Carlo VerdoneMa questa attenzione all'importanza degli interpreti di "seonda linea" è anche una connotazione tipica dei suoi film...
"In realtà, tutti i registi di talento, dal grandissimo Fellini al grande Pietro Germi appunto e, poi, a Dino Risi o Pietrangeli, hanno sempre dato spazio agli attori caratteristi. Oggi, purtroppo di questo tipo di interpreti ne abbiamo pochi. Si scrive meno su di loro, ci si impigrisce a trovarli e molti, una volta scelti e se il film in cui hanno partecipato ha successo,  puntano a diventare attori protagonisti; non capiscono che, se rimanessero nel loro ambito di caratteristi, lavorerebbero sempre, mentre il passaggio di un caratterista a protagonista è una situazione estremamente delicata. Ci sono, infatti, attori bravi che possono essere solo straordinari caratteristi".

Siamo in un momento di cambiamento nella struttura del cinema, non solo italiano. Quanto è mutato, in questo senso, il rapporto tra regista e produttore?
"Il problema, oggi, più che il rapporto tra regista e produttore è quello con l'esercente. Un tempo il momento fondamentale era la relazione tra me e il produttore. Ora, vado ancora dal produttore a spiegargli il mio progetto, ma le decisioni importanti sono dell'esercente, quello che possiede le multisale. Dato che, ormai, si è perso tanto pubblico giovane nelle sale, gli esercenti e i distributori pretendono esclusivamente un certo tipo di prodotto. Questo cosa comporta? La morte del cinema d'autore? No. Però, quest'ultimo soffre, perchè bisogna portare comunque i soldi a casa, quindi, è sempre più difficile accontentare critica e pubblico, quantità e qualità, non è semplice, diventa un grande gioco di prestigio. Bisogna, in ogni caso, essere sinceri, realizzare con slancio quello che ci si sente di fare, sperando venga apprezzato dal pubblico.

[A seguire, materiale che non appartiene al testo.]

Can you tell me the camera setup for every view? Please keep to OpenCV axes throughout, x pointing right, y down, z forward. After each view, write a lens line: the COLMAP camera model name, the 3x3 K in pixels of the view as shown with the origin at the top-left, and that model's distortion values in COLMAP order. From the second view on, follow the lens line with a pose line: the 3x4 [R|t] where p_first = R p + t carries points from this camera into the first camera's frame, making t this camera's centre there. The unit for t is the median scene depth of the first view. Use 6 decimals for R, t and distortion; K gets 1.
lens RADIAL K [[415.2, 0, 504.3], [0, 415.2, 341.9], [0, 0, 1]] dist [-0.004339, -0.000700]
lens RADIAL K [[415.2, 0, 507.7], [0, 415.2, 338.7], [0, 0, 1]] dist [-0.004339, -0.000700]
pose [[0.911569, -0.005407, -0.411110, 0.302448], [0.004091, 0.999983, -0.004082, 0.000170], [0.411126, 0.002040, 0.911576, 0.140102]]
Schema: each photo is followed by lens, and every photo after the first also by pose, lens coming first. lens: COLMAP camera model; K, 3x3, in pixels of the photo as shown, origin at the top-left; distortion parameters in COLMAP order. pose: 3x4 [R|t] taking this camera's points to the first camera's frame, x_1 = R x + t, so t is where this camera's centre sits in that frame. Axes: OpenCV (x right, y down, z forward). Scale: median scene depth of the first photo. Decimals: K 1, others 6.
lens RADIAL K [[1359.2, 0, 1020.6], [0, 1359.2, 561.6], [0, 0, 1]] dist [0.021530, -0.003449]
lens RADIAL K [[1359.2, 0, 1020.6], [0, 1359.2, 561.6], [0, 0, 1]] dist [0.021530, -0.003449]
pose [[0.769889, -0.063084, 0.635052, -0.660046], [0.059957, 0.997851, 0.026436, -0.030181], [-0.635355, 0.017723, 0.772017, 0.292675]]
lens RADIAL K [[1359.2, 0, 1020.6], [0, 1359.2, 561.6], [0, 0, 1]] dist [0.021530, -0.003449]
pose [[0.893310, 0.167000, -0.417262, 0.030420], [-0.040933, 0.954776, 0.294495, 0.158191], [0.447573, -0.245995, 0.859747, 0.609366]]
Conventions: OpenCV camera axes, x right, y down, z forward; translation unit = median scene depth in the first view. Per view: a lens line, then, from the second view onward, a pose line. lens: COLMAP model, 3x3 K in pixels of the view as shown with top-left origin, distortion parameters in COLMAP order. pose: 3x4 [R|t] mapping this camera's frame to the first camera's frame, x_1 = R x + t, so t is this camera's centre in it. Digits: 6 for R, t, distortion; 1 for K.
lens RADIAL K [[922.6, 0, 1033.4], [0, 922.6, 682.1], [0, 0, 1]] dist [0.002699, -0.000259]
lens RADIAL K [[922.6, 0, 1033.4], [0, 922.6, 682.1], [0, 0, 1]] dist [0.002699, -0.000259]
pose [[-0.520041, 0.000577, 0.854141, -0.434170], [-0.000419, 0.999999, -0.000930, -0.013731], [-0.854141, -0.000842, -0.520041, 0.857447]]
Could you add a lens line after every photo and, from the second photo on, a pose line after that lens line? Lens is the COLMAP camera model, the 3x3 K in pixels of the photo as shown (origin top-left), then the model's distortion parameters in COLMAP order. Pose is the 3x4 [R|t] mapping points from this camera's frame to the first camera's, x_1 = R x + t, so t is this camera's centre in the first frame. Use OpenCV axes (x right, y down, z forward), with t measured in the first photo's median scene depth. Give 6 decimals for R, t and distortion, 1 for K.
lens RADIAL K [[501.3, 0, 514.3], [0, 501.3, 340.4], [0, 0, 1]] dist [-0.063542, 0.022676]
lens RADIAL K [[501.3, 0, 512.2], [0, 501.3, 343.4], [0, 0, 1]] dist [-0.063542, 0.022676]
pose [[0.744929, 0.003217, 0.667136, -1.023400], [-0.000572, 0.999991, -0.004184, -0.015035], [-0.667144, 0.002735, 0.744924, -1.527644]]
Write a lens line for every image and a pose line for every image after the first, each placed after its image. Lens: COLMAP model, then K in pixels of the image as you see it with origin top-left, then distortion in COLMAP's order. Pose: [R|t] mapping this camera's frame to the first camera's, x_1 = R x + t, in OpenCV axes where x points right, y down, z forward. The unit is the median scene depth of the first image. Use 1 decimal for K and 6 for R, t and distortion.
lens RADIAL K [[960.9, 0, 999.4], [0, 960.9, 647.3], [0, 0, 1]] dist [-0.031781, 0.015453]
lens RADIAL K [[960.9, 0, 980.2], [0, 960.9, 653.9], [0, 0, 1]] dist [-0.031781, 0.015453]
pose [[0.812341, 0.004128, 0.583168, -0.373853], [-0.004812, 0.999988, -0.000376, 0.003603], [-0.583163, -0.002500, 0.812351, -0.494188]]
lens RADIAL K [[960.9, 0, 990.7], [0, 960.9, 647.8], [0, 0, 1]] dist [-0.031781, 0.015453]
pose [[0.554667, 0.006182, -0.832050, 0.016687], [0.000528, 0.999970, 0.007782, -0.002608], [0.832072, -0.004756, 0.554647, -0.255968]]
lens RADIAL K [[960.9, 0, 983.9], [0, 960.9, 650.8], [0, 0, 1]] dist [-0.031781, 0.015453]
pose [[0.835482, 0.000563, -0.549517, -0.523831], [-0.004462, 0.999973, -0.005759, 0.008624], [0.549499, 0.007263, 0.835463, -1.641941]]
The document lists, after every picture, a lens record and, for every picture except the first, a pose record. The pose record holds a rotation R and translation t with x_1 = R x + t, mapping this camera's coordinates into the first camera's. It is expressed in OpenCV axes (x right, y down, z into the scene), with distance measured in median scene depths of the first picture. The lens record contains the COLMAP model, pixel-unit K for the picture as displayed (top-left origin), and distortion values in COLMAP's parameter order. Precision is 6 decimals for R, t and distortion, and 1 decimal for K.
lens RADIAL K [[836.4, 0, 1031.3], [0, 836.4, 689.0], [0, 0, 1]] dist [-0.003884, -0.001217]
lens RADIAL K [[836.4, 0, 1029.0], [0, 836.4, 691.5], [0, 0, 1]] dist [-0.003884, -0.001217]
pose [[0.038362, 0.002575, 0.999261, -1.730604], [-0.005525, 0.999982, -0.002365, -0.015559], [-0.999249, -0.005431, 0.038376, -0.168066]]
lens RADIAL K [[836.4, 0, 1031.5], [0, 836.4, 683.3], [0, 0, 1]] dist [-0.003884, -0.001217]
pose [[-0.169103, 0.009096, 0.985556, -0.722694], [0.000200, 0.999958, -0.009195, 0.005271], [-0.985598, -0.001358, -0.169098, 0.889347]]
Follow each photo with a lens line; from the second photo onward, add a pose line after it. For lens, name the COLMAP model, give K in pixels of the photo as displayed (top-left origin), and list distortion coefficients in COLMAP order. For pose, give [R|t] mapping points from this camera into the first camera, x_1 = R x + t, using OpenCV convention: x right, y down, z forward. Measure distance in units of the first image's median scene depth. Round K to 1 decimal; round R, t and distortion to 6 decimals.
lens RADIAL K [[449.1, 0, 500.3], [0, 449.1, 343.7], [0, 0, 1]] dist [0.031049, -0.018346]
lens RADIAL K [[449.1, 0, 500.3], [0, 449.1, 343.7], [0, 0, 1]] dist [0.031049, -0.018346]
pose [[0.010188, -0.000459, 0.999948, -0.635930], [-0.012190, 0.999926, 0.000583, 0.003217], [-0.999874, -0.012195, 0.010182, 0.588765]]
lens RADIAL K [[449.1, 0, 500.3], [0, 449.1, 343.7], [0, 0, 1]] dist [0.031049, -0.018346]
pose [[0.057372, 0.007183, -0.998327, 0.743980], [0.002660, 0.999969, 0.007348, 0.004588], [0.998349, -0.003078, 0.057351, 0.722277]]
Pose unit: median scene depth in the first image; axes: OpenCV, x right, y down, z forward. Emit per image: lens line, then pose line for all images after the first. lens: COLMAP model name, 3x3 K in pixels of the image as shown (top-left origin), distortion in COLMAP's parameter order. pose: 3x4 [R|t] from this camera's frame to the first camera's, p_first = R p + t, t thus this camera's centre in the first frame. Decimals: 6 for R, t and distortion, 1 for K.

Tengo sempre presente come lo spettatore, che entra in una sala, non sia un pubblico che va a vedere una mostra d'arte, che non paga biglietto e se non gli piace, esce. Lo spettatore cinematografico paga un biglietto e, se rimane deluso, sconterai tale delusione la volta successiva. Dobbiamo scendere a un piccolo compromesso, ma non deve essere un compromesso totale, altrimenti la parte autoriale viene cancellata e questo non possiamo permetterlo. Per esempio, il soggetto del mio ultimo film è costruito su un nucleo narrativo che mi piaceva, l'ho sviluppato con molta sincerità, non è partito da un personaggio, ma da un'idea, ho avuto un cast ottimo, vedremo se piacerà".

Carlo VerdoneLei, comunque, rimane un autore assai apprezzato anche dal pubblico giovanile...
"Prendere quel tipo di pubblico è difficilissimo. Una parte sono riuscito a catturarlo grazie ai film degli anni ottanta, quelli con le battute che si ricordavano di più, quelle pellicole le quali, in generale, sono rimaste nell'immaginario degli spettatori in maniera efficace. Da questi lavori, i ragazzi hanno premiato anche film maggiormente complessi come 'Benedetta follia' o 'Il mio miglior nemico' che, raccontando anche il rapporto con un personaggio giovane, sono stati meglio apprezzati. Il senso di tutto è non tradire lo spettatore entrato in sala per vedere una commedia. Quest'ultima certo può avere un determinato spessore, non essere compeltamente vuota, magari mantenere una piccola riflessione, in caso contrario, il film è acqua fresca..."

Ha mai pensato di realizzare una serie televisiva?
"Sì, ne girerò una nel 2021 e sarà incentrata tutta su di me".